The Fair Housing Act regulations (24 CFR part 100) are amended, principally by adding add a new subpart G. The term “discriminatory effect” is defined there as a practice that actually or predictably results in a “disparate impact” on a group of people or creates, increases, reinforces, or perpetuates segregated housing patterns because of race, color, religion, sex, handicap, familial status, or national origin.
The final rule also standardizes a three-step “burden-shifting” approach that HUD has always used and that a majority of appeals courts have used.
- First, the party complaining that there is a discriminatory effect has the burden of proving that a practice caused, or predictably will cause, a discriminatory effect.

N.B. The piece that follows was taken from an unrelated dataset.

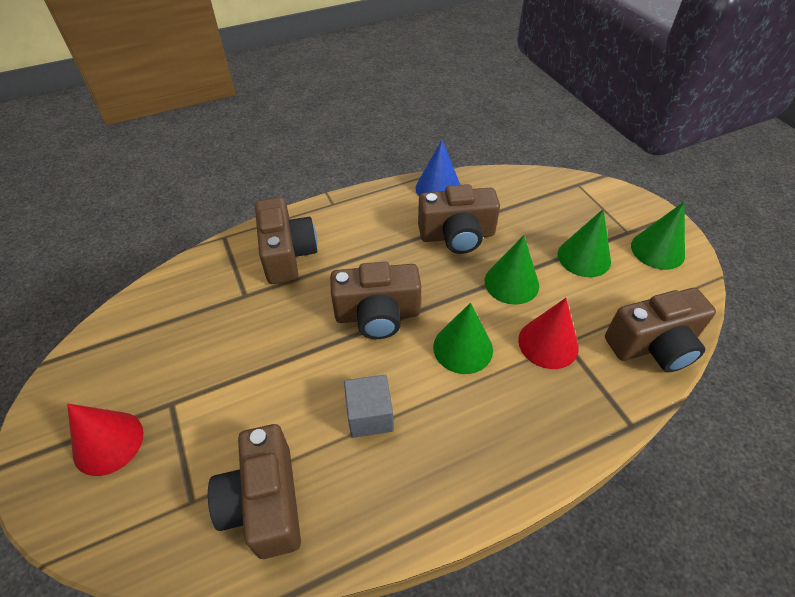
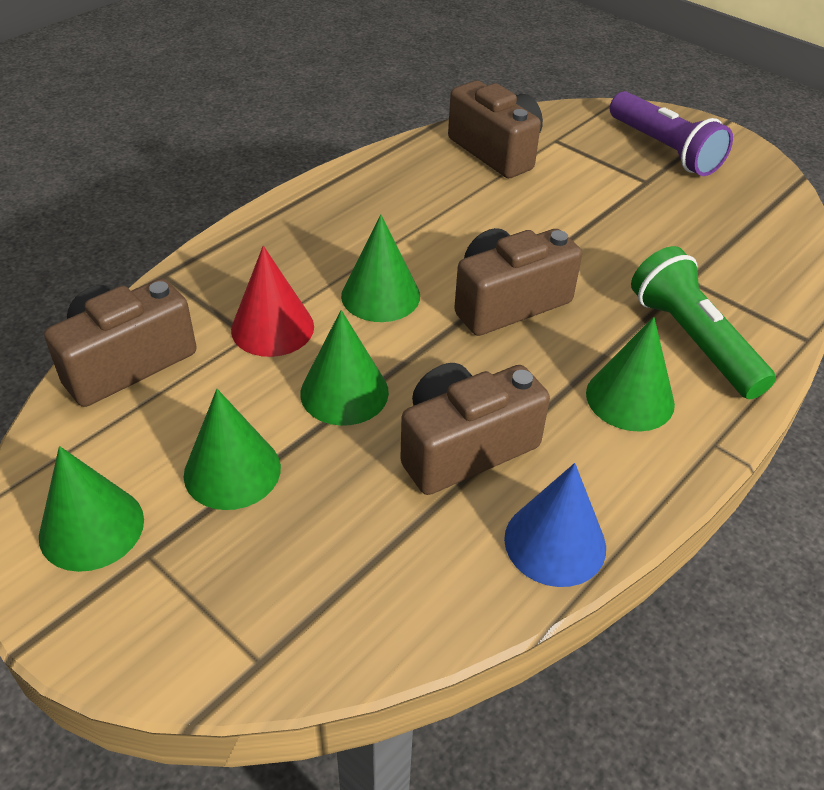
camera: 155 degrees right, 5 degrees down
(108, 442) = (664, 149): red cone -> purple flashlight
(287, 254) = (693, 340): brown camera -> green flashlight
(353, 234) = (630, 398): none -> green cone
(369, 416) = (449, 217): grey cube -> none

- Second, if the complaining party makes a convincing argument, then the burden of proof shifts to the defending party, which must show that the practice has a “legally sufficient justification,” meaning it is necessary to achieve a substantial, legitimate, nondiscriminatory interest that cannot be served by another practice that has a less discriminatory effect.
- Third, if the defending party is successful, the complaining party can still succeed by demonstrating that the defending party’s substantial, legitimate, nondiscriminatory interest could be served by another practice that has a less discriminatory effect.
The final rule adds a new example of a prohibited practice, “enacting or implementing land-use rules, ordinances, policies, or procedures that restrict or deny housing opportunities or otherwise make unavailable or deny dwellings to persons because of race, color, religion, sex, handicap, familial status, or national origin.”
For many years HUD has interpreted the Fair Housing Act to prohibit housing practices that have a discriminatory effect, even if there has been no intent to discriminate. Eleven courts of appeals have agreed. However, there have been minor variations in how the courts and HUD have applied the discriminatory effects concept. Therefore, the regulation is intended to establish uniform standards for determining when a housing practice with a discriminatory effect violates the Fair Housing Act.
HUD states in a media release that the final rule will provide clarity and consistency for individuals, businesses, and government entities subject to the Fair Housing Act, making it easier to comply with the law.
HUD Assistant Secretary for Fair Housing and Equal Opportunity John Trasviña said, “HUD is maintaining well-established legal precedent and formalizing a nationally consistent, uniform burden-shifting test for determining whether a given housing practice has an unjustified discriminatory effect.”